3. It is also urged that, the sheriff not having selected viewers and caused the homestead to be marked out, as provided by statute, the plaintiff in any event is entitled to prevail in this particular proceeding. But the plaintiff was claiming as a homestead that which, as a matter of law and upon the very face of his claim, was impossible to be such, and the sheriff was not obliged to desist from *272proceeding with the sale in order that the forms of a vain ceremony should be gone through with.

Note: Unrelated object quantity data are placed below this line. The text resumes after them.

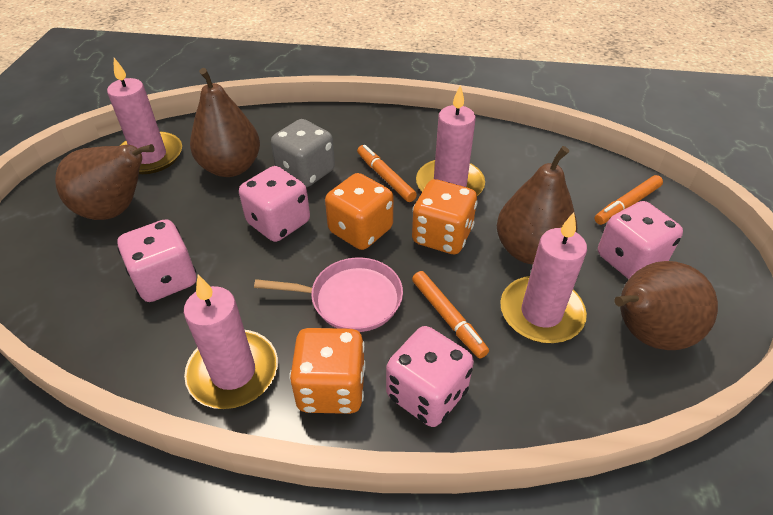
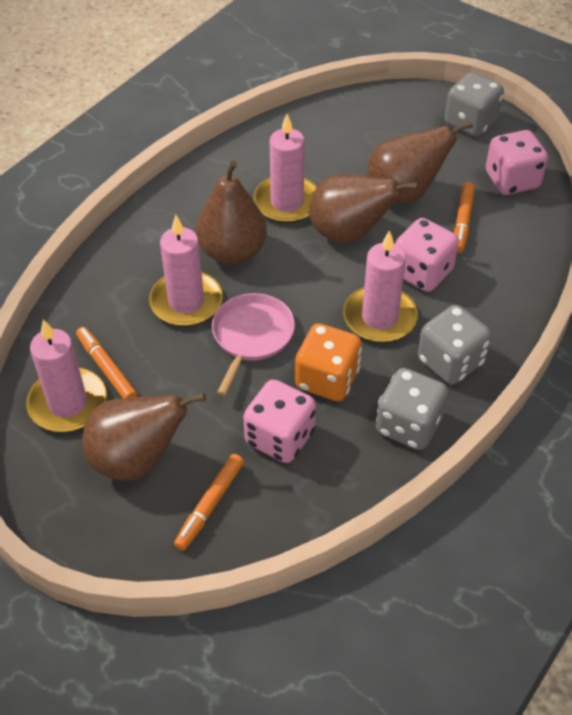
grey dice: [271,119,335,188] = 1 -> [376,368,448,450] [418,305,492,385] [445,72,504,137] = 3
orange dice: [289,328,366,414] [325,173,394,250] [412,179,478,254] = 3 -> [295,323,362,401] = 1
pink dice: [117,219,196,302] [239,166,310,242] [386,326,474,427] [598,201,683,279] = 4 -> [243,379,316,463] [395,218,459,292] [486,130,548,195] = 3

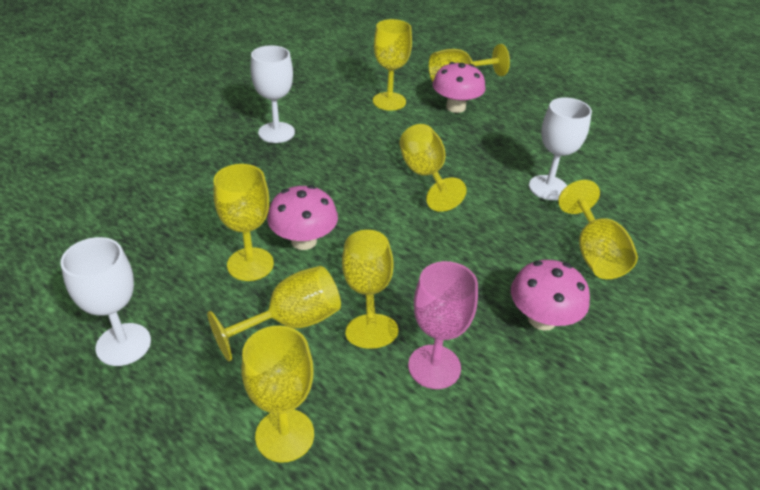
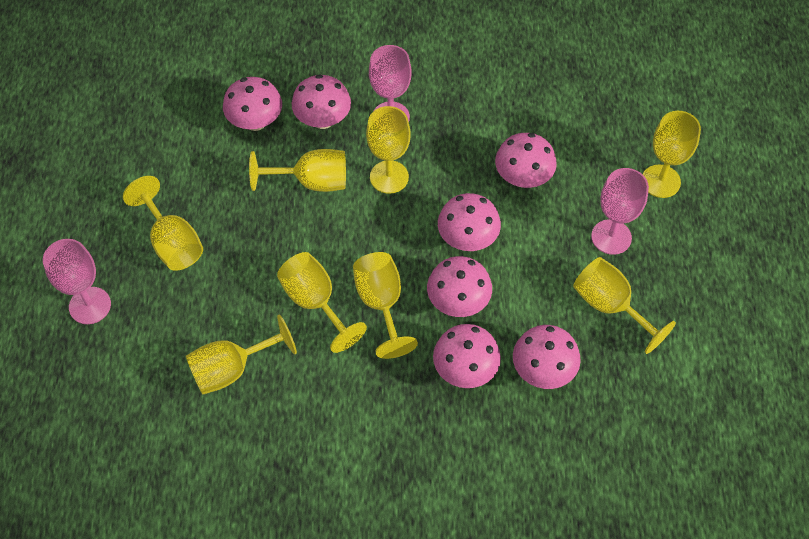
pink goblet: [408,261,478,389] = 1 -> [43,239,111,324] [369,45,412,122] [591,168,649,255] = 3
pink mushroom: [267,185,338,250] [432,62,485,113] [511,260,590,331] = 3 -> [223,77,282,131] [292,74,351,129] [427,256,492,317] [433,324,501,388] [438,193,501,251] [495,133,557,188] [513,325,581,389] = 7
white goblet: [60,237,151,366] [250,45,295,143] [529,97,592,200] = 3 -> none = 0

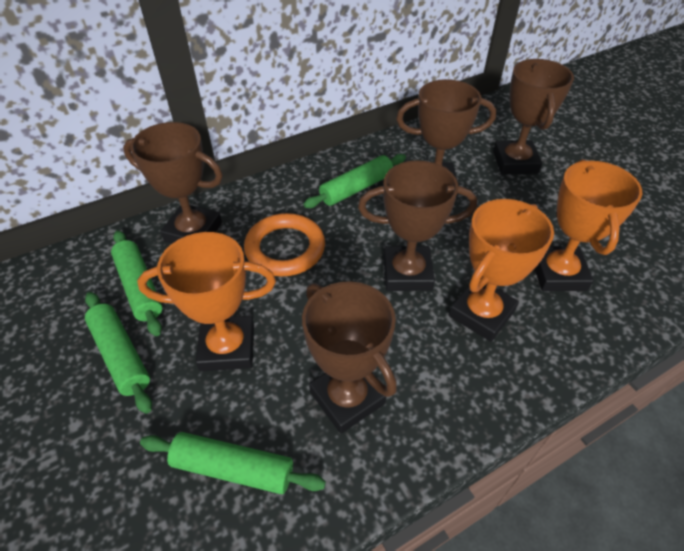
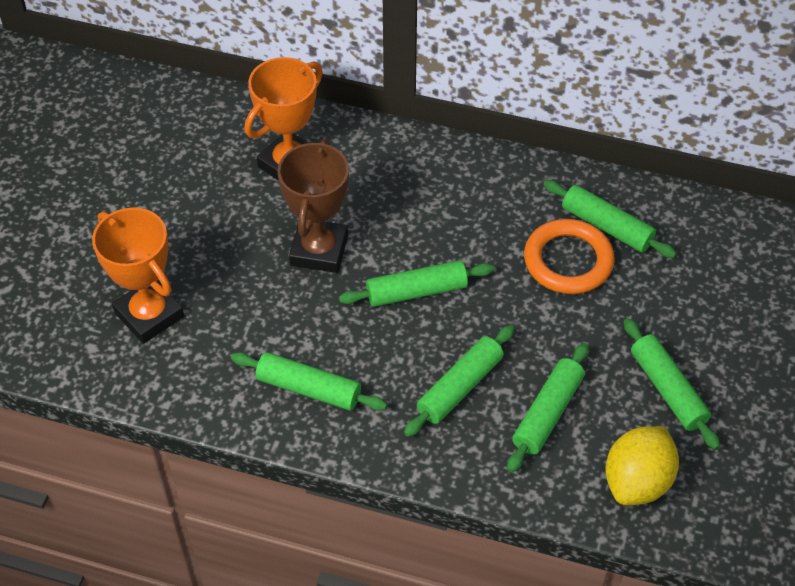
brown trophy: [123,122,223,244] [302,282,397,434] [358,160,477,291] [396,79,496,198] [493,59,574,174] = 5 -> [277,139,349,273] = 1
green rolling pin: [85,292,152,414] [111,230,163,336] [140,432,326,494] [303,154,406,208] = 4 -> [231,352,387,411] [339,260,494,307] [404,325,515,437] [507,343,589,473] [543,180,677,258] [624,318,720,450] = 6
orange trophy: [137,232,276,371] [449,199,554,342] [535,159,642,291] = 3 -> [92,208,184,344] [244,57,323,181] = 2
yellow lemon: none = 0 -> [606,426,679,505] = 1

4. The fact that the plaintiff and his wife are elderly persons and that this is an element in their subsistence, while it appeals strongly to our sympathies, cannot affect the law; and, in addition to this, it might even be the ease that the plaintiffs in the execution and defendants here are also elderly persons and may possibly need the money plaintiff owes them quite as urgently as he needs the land. That is a consideration entirely apart from the rules which should control our decision in this case.

The decree of the Circuit Court is reversed and a decree will be entered here that plaintiff have no homestead right in tract No. 4, and that his suit be dismissed.

Reversed and Decree Entered. Costs Re-taxed.

Brown, Rand and Coshow, JJ., concur.